A: The field of oncology has changed dramatically and rapidly since I came to the Hutch to complete my training in 1976 and joined the faculty in 1978. At the time I arrived, Don Thomas, who recruited me and was the head of the oncology program, was developing hematopoietic cell transplantation as a treatment strategy for leukemia. Although the approach was highly controversial at that time, strategies to improve efficacy and reduce toxicity were identified, and by 1990 Don had won the Nobel Prize for establishing hematopoietic cell transplantation as a standard of care for leukemia (with the 1 millionth transplant performed in 2012). During that interval, my lab, and that of many colleagues and friends, focused on strategies to modulate the immune system to specifically target cancer cells. This approach was also perceived as very controversial, but studies in preclinical models began providing evidence that the immune system could be effectively modulated to treat cancer, and the big breakthrough came with evidence in patients that blockade of immunologic checkpoints with antibodies could unleash therapeutic immune responses. This was followed shortly by demonstrations in patients of the therapeutic activity of engineered T cells and the development of vaccines to induce responses to tumor mutations, which have, with other advances, resulted in immune therapies becoming a permanent and expanding component of cancer therapies.

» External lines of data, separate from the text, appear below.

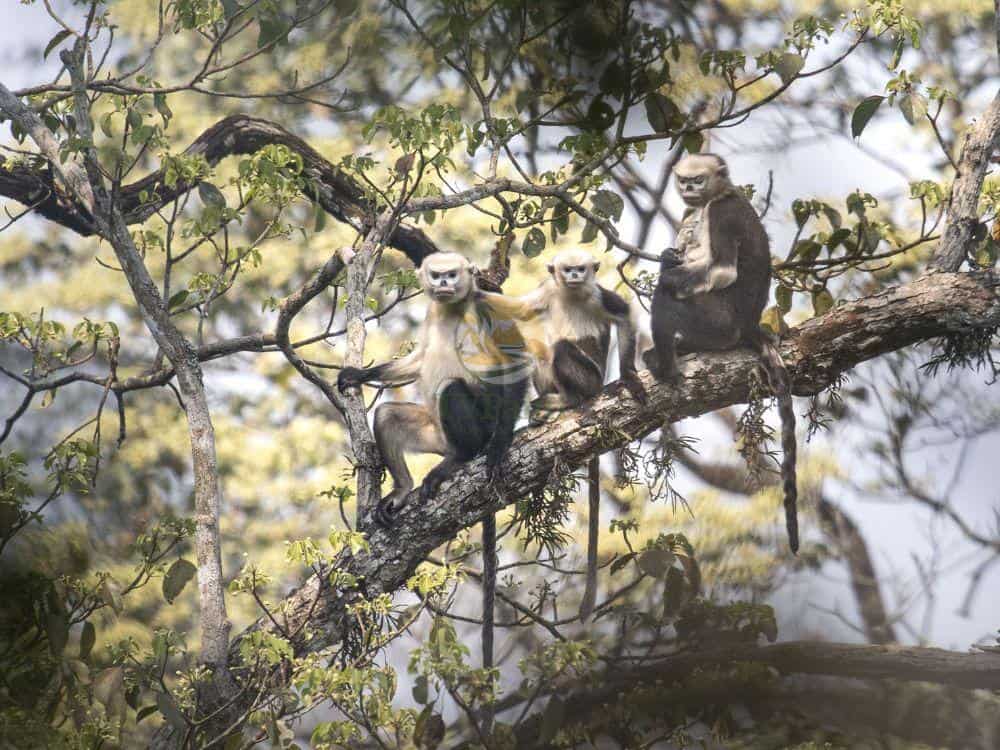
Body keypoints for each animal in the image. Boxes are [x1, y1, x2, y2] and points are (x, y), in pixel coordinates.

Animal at [337, 251, 530, 677]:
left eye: (452, 275)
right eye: (438, 275)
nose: (444, 285)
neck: (450, 310)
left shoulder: (486, 307)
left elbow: (515, 362)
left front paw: (501, 447)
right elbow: (419, 359)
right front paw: (360, 373)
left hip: (478, 421)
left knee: (453, 390)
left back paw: (465, 457)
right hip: (434, 432)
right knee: (388, 415)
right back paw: (403, 491)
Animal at [487, 248, 646, 618]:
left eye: (581, 270)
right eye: (567, 270)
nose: (574, 276)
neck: (572, 295)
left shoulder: (598, 294)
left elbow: (624, 314)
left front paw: (630, 375)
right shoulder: (547, 291)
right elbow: (521, 310)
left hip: (590, 379)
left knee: (559, 349)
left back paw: (569, 400)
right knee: (537, 348)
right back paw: (549, 407)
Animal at [644, 153, 799, 553]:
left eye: (697, 180)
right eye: (684, 181)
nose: (688, 189)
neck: (716, 197)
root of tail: (747, 325)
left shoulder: (722, 213)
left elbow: (723, 271)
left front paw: (667, 270)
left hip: (716, 322)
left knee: (668, 296)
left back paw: (666, 363)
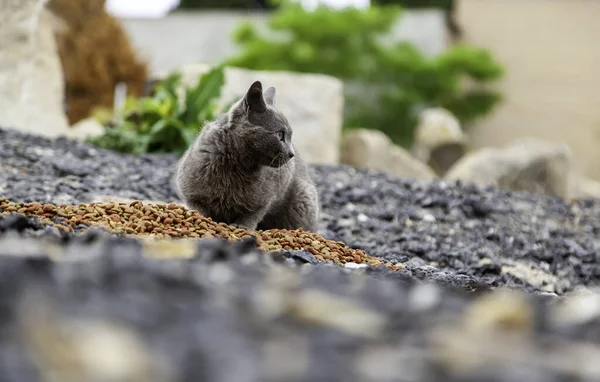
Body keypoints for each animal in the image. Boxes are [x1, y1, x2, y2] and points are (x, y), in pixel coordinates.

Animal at [176, 80, 322, 233]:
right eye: (280, 134)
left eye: (290, 136)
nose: (291, 154)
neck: (233, 165)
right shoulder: (191, 194)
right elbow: (199, 209)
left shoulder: (264, 201)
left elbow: (251, 215)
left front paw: (242, 227)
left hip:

Concurrent with these developments, our understanding of the molecular pathways that drive cancer were being elucidated, and targeted therapies with rationally designed molecules were being pursued. These drugs are further changing the face of cancer care, and increasingly cancer treatments are becoming patient specific rather than disease specific. Cancer therapy is now an exciting and rapidly evolving field, which holds great promise for both improved efficacy and reduced toxicity.